Sólo pierden el metro aquellos que corren para tomarlo
Una historia en que me vi envuelto hace algunos días y de la que, quizás mezquinamente, recordé que estar felices es una cuestión de actitud.
Hace unos días amaneció lloviendo, como es de costumbre en esta región del sur de Francia. Se había pasado así toda la noche anterior, y el día anterior, y el anterior. Fue una de estas semanas donde no vimos el sol y todo estaba mojado, hasta los huesos.
Sin embargo, la lluvia se había apaciguado y ahora era lo suficientemente fina como para caminar bajo ella con paraguas y solo mojarse los pies, no por la lluvia, sino por el agua que ya estaba en la calle y que los zapatos levantan impertinentemente hacia el empeine. Por tal motivo, al llegar a la parada del bus y ver que demoraba 15 minutos en llegar el próximo, pues justo había perdido el anterior, decidí ir caminando ese día al trabajo, a pesar de la lluvia.
En mi recorrido siempre parto desde el centro de la ciudad hacia las afueras, donde se encuentra la universidad. La primera mitad del trayecto es irremediablemente entre calles cargadas del humo de los autos que de vez en cuando, además, te salpican agua al pasar. Pero luego comienzan a verse zonas verdes, hasta que surge detrás de La Poste el inicio del campus universitario en una suerte de paraíso para todos aquellos que, como a mí, el gris del concreto nos es claustrofóbico.
No es este un recorrido ajeno, pues siempre que no está lloviendo lo hago con mucho gusto: mi abuela paterna tiene una salud de hierro, mucho más si la comparas y pones en perspectiva con la situación de otras personas de su edad, y si así ha sido, muchos se lo atribuyen a su voluntad inquebrantable de caminar enormes distancias diariamente. Sabiendo entonces que con suerte he heredado algunos de esos genes, y que caminar los debería activar (al menos en mis más profundos deseos), lo hago tan frecuentemente como pueda para (seguro que infructuosamente) tener a los 80 años una salud similar.
Justo allí, donde había comenzado a dibujarse el verde, vi salir de un edifico a mi derecha a una madre con dos niñas, todas con enormes mochilas; las niñas rodaban las suyas, quizás imposibilitadas para cargarlas. Yo crucé la calle a la izquierda, buscando la senda central entre las dos calzadas, plagada de árboles que tupen el cielo del camino, ávido por respirar algo más que el humo de la combustión. Ellas venían a 10 metros detrás de mí, y en un momento comenzaron a correr, pues del otro lado justo había llegado el bus que evidentemente intentaban tomar. Al pasar la calle, entrando en la acera que ya yo dejaba atrás, sentí un golpe y al voltearme, la madre y una de las niñas se habían caído de bruces. La niña lloraba, la madre gritaba a los cuatro vientos que no se podía creer que fuesen solo las ocho de la mañana y ya el día le fuera de esa manera. Algunos nos acercamos a ayudar, pero nada podíamos hacer, ni para calmar a la niña, ni para mejorarle el día a la madre. Finalmente perdieron el bus.

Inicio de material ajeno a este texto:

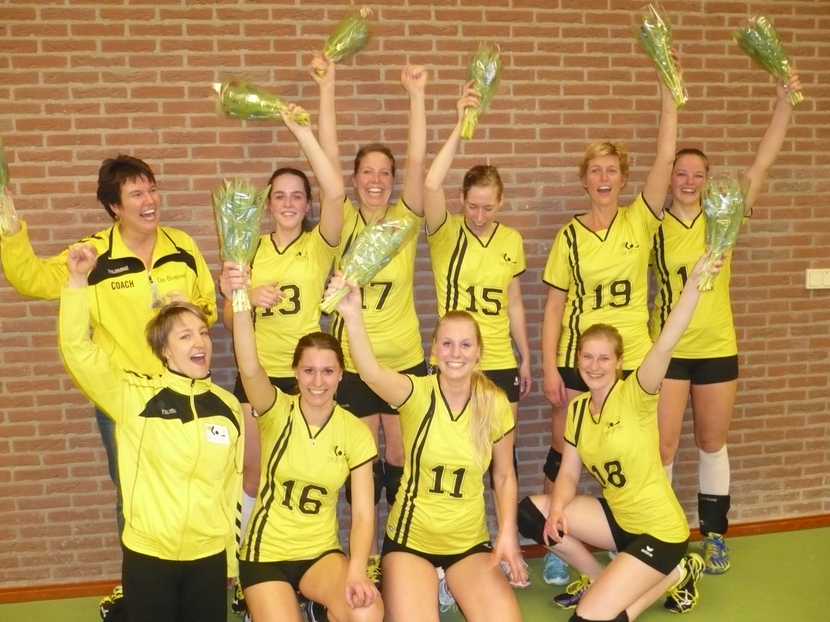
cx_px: 405
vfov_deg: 38.7
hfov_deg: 50.1
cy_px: 312
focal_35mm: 37
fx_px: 887
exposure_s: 1/30
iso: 500
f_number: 2.8
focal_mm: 5.8
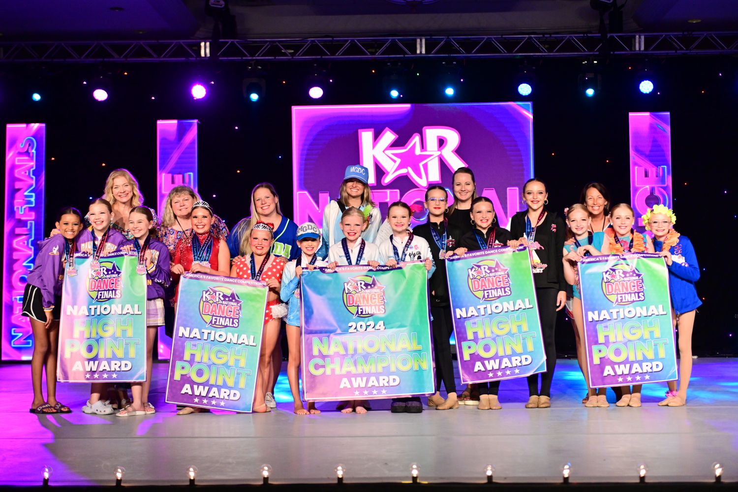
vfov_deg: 24.2
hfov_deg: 35.6
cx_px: 369
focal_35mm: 56
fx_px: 1148
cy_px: 246
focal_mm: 56
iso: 2500
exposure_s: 1/800
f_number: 2.8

En mi imaginación surgió la posibilidad de que aquella mujer tuviese ese día una entrevista de trabajo, luego de varios meses de búsqueda y en situación de precarieté, como le dicen aquí en Francia a las personas que no tienen ingresos suficientes para mantenerse adecuadamente (¿holgadamente?). Pero la verdad nunca la sabremos los que por allí pasábamos (ni ustedes ahora).
Al continuar mi camino pensaba, quizás muy mezquinamente, en la idea aquella que había leído hace algunos meses en El cisne negro: “Solo pierden el metro aquellos que corren para tomarlo, los que no se apuran y lo dejan ir simplemente toman el siguiente que llega, generalmente, en 3 minutos”.
En ocasiones nos encerramos en estados mentales muy perjudiciales, y solo viendo en perspectiva nuestra situación real (lo que toma en ocasiones más que simplemente contar hasta 10) podemos salir de ellos. Como rezaba aquel segmento publicitario en la televisión cuando era pequeño, “vale más perder un minuto en la vida, que la vida en un minuto”, y como nos decían (nos dicen) las madres y abuelas en estas situaciones: “vísteme despacio, que voy de prisa”.
Es difícil reconocer que llegar 10 minutos tarde no es lo que te hará perder el trabajo, y que más vale una mañana calmada y feliz, plagada de momentos azules, que apresurarse para llegar a aquel bus que de cualquier manera no vamos a tomar. La felicidad en nuestros días es cuestión, generalmente, de actitud.